Withholding obligations under income tax laws are not only legally and operationally complicated, but also impose heavy obligations on the taxpayer in the case of default.

If a taxpayer defaults in the deduction of Rs 10 out of a payment of Rs 100 to a vendor, he will have to pay Rs 10 along with interest (say, Rs 2) to the Government. The tax officer may also levy an equal amount as penalty. The expense of Rs 100 will be disallowed, which means the taxpayer’s taxable income will increase by Rs 100 — and he will have to pay additional tax of Rs 33 (at existing rate). In short, the taxpayer may end up paying Rs 55 (Rs 10 + Rs 2 + Rs 10 + Rs 33) due to tax deducted at source, interest, penalty, and additional taxes on account of the disallowance.

The issue is further complicated by retrospective amendments, which are introduced by the Finance Act every year. Often, such amendments may render an item of payment chargeable to tax in the hands of the recipient while it may not have been so previously.

Practically, the taxpayer would have considered the tax laws prevailing at the time of payment for withholding taxes. If the law is amended with retrospective effect, it becomes impossible for the taxpayer to withhold taxes on payments made earlier. If the abovementioned obligations of tax, interest, penalty and disallowances are imposed, it would greatly burden the taxpayer.

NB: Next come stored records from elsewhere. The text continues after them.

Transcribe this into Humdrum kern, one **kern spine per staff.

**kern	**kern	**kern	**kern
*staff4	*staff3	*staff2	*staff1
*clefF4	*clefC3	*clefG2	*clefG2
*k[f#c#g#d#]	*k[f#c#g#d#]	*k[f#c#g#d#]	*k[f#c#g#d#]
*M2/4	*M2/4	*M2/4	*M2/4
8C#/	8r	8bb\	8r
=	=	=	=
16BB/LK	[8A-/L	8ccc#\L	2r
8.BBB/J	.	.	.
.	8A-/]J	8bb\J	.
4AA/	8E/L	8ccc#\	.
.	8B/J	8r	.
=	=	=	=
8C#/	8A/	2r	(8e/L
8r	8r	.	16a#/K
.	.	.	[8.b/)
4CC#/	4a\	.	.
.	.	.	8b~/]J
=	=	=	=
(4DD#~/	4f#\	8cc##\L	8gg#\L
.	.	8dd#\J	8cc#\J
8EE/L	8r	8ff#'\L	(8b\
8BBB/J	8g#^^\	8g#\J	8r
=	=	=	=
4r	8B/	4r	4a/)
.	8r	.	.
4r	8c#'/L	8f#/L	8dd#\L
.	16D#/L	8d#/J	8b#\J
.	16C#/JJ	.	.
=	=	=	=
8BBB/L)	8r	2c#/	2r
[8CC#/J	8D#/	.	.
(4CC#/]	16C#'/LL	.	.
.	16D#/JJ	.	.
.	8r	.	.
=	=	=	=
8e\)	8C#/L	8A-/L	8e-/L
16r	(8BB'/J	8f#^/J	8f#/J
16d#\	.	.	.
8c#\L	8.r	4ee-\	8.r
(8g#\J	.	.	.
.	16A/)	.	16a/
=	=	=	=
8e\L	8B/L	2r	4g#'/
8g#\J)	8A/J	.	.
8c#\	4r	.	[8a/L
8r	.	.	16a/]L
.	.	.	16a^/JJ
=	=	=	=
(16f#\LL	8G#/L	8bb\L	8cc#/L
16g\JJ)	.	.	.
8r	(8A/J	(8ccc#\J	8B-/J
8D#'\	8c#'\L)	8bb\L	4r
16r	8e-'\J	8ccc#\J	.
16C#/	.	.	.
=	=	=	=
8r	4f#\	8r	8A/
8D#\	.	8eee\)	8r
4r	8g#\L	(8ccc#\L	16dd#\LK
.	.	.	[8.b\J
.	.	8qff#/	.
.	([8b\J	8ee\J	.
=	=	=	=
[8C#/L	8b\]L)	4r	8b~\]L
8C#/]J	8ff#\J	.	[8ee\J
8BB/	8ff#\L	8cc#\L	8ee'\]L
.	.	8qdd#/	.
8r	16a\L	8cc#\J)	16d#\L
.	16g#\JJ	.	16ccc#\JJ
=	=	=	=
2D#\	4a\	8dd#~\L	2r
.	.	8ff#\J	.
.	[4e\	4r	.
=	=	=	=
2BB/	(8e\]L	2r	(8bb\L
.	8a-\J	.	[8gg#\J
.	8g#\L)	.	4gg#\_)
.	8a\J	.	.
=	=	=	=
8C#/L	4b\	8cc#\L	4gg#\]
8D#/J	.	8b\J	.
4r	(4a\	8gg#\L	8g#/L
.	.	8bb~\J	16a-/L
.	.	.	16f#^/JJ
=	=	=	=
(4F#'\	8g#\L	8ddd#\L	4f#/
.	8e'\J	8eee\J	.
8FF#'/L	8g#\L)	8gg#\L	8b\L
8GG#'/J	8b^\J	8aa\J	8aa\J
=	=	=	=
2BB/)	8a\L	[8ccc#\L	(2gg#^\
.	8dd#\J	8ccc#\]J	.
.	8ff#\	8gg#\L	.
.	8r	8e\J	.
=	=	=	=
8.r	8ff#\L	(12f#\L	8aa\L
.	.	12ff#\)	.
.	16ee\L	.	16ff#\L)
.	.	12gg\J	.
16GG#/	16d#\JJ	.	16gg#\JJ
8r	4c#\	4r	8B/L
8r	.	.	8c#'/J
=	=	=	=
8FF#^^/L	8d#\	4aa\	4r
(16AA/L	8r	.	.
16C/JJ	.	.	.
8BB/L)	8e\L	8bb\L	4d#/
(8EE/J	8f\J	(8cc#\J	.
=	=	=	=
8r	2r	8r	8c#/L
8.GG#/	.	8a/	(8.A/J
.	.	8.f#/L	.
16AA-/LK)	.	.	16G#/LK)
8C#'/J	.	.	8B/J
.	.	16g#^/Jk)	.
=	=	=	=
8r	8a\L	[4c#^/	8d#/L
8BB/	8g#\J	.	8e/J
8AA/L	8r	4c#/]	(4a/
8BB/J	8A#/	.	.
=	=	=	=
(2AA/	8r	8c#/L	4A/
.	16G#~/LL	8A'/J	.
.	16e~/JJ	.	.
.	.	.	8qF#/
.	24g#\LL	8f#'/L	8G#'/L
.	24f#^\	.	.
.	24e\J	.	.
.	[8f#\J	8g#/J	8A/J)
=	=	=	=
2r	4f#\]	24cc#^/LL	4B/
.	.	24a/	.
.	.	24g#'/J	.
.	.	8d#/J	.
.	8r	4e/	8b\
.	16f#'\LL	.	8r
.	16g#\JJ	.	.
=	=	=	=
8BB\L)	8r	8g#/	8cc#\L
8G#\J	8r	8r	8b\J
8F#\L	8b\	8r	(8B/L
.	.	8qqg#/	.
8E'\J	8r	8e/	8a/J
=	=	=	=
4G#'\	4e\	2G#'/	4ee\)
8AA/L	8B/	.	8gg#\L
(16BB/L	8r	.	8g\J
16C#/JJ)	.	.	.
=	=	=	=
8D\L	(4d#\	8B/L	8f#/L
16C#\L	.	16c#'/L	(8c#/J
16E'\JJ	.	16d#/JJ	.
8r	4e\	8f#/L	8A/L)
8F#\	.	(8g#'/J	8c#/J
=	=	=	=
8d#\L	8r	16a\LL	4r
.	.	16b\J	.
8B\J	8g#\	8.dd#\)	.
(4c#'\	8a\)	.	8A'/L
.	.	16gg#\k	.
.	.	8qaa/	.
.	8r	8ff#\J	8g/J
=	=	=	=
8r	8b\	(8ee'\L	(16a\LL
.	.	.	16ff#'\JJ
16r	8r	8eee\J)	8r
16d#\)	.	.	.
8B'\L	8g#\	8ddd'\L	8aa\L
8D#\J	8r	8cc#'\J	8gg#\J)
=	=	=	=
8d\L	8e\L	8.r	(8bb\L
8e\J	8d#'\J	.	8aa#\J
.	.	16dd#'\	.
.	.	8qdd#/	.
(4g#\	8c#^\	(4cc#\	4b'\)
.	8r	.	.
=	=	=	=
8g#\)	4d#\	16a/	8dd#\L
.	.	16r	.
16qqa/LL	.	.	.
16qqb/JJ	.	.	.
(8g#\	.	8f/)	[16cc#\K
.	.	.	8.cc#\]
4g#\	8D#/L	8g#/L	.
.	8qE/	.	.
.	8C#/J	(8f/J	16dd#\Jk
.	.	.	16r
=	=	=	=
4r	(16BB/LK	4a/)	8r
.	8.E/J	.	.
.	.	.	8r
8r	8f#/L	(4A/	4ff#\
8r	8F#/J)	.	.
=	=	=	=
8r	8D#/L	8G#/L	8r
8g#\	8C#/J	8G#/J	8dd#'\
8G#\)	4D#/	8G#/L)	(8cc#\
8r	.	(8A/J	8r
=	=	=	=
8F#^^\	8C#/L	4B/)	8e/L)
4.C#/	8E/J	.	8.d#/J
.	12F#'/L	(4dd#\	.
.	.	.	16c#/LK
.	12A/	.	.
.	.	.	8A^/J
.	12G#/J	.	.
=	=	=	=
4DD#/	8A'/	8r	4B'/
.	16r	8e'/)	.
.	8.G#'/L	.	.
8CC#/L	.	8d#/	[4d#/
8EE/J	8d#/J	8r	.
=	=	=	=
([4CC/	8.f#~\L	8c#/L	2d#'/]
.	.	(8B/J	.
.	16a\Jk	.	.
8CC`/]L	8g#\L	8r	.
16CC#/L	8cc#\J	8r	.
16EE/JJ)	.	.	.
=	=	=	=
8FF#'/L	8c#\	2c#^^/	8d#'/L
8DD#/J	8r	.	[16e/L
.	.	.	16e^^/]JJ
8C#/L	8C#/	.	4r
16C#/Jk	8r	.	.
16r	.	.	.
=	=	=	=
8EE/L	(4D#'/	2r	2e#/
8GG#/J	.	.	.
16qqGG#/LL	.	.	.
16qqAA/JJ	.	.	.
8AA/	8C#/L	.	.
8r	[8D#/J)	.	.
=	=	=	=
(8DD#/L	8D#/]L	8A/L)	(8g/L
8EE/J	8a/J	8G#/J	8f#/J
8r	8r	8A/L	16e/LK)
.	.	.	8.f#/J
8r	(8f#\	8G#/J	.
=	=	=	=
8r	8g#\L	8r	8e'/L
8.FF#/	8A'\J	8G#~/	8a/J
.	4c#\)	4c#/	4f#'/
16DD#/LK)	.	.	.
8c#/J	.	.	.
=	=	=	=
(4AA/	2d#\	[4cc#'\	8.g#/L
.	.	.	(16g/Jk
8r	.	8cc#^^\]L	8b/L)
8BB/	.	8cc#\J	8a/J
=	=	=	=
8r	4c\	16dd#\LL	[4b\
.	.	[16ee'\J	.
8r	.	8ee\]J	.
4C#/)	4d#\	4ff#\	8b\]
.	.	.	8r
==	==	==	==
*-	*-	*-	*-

Recently, in the case of Channel Guide India Ltd vs. ACIT, the Mumbai Tribunal dealt with the above issue. With respect to the video channel business, the taxpayer had claimed expenses on account of broadcasting and telecasting without deduction of taxes. At the time of payment, the position adopted by the taxpayer was supported by the ruling of the Tribunal in the case of the payee, and the Delhi High Court’s decision in the case of Asia Satellite Telecommunication Co Ltd. The assessing officer disallowed the expenses on account of non-deduction of taxes.

Revenue authorities relied on the amendments introduced by the recent Finance Act, 2012, which clarified that payments for processes which include transmission by satellite (including up-linking and down-linking of any signal) would amount to royalty and, hence, chargeable to tax in India. The Tribunal relied on the legal maxim “ lex non cogit ad impossiblia ”, meaning that the law cannot compel a person to do something which is impossible to perform. It held that the payment by the taxpayer was not taxable in India according to the legal position at the relevant time and, therefore, the taxpayer was not liable to deduct tax at source, and there was no question of disallowing the said amount by invoking the provisions [Section 40(a)(i)] of the Income-tax Act.

The ruling is welcome, as it provides relief to taxpayers from the rigours of retrospective amendment. This decision may be helpful to taxpayers not only to contest withholding tax proceedings and disallowance of expense, but also save on additional interest and penalty exposure.